Selon l’analyse globale des données issues des appels au « 3919 – Violences Femmes Info » en 2017, 94 % des femmes décrivant la situation de leurs enfants indiquent qu’ils sont exposés aux violences et 24 % qu’ils sont victimes de maltraitances directes. Les enfants vivent les mêmes traumatismes que leurs mères. « Les femmes qui sont victimes de violences ont souvent perdu toute confiance en elles et en leurs compétences parentales car toutes les décisions autour de l’éducation des enfants sont critiquées par l’auteur des violences. Le soutien à la parentalité est important pour qu’elles retrouvent leurs compétences parentales qui ont été niées », fait observer Catherine Fabre. « On est aujourd’hui dans un système où l’on veut absolument parler de “co-parentalité ». Le système judiciaire oblige aujourd’hui les femmes à être en contact permanent avec leur ex-conjoint violent à travers les enfants. Comment faut-il repenser ce système ? », interroge Françoise Brié, directrice générale de la Fédération nationale Solidarité Femmes. Et d’insister : « La première loi qui parle des enfants victimes date de 2010, on a encore du chemin à parcourir. »

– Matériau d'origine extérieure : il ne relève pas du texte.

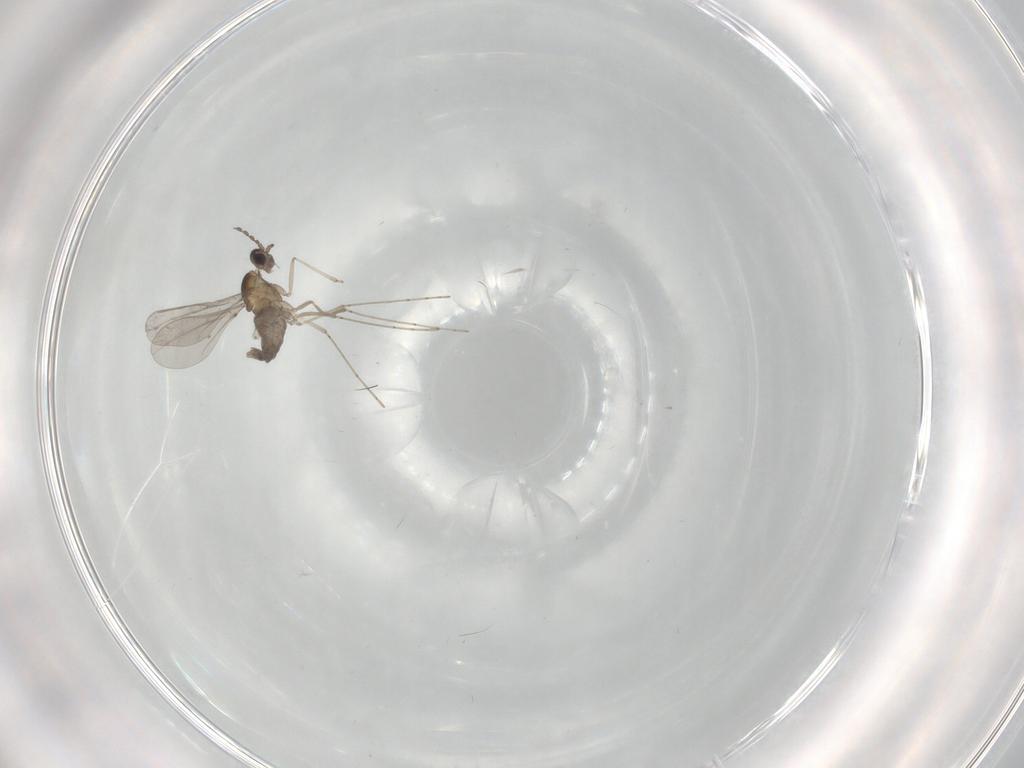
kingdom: Animalia
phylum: Arthropoda
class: Insecta
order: Diptera
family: Cecidomyiidae
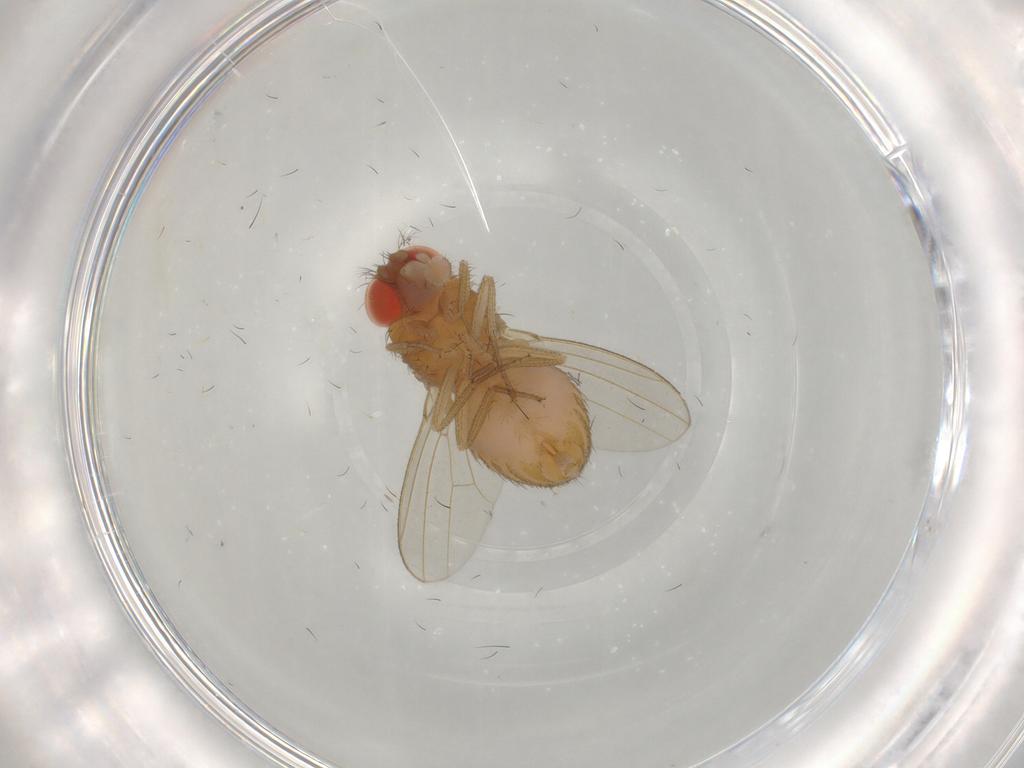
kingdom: Animalia
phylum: Arthropoda
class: Insecta
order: Diptera
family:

La Miprof a élaboré huit outils à destination des professionnels et des formateurs de professionnels. Citons notamment le kit « Anna » : violences au sein du couple, le kit « Elisa » : violences sexuelles, le kit « Tom et Léna » : impact sur les enfants des violences dans le couple, le kit « Protection sur ordonnance » ou encore le kit « Bilakoro » : repérage et prise en charge des mineures face aux mutilations sexuelles. Des fiches-réflexes et des modèles de certificats et d’attestations avec une notice explicative ont été établis à destination des travailleurs sociaux afin de les aider dans leur pratique courante. « La Haute Autorité de santé est sur le point de finaliser un guide de bonnes pratiques sur le repérage des femmes victimes de violences à paraître en juin/juillet », a indiqué Anaïs Vermeille, conseillère technique à la Miprof. Tous ces outils sont téléchargeables gratuitement sur www.stop-violences-femmes.gouv.fr.
(1) Ratifiée par la France le 4 juillet 2014 et entrée en vigueur le 1er novembre 2014.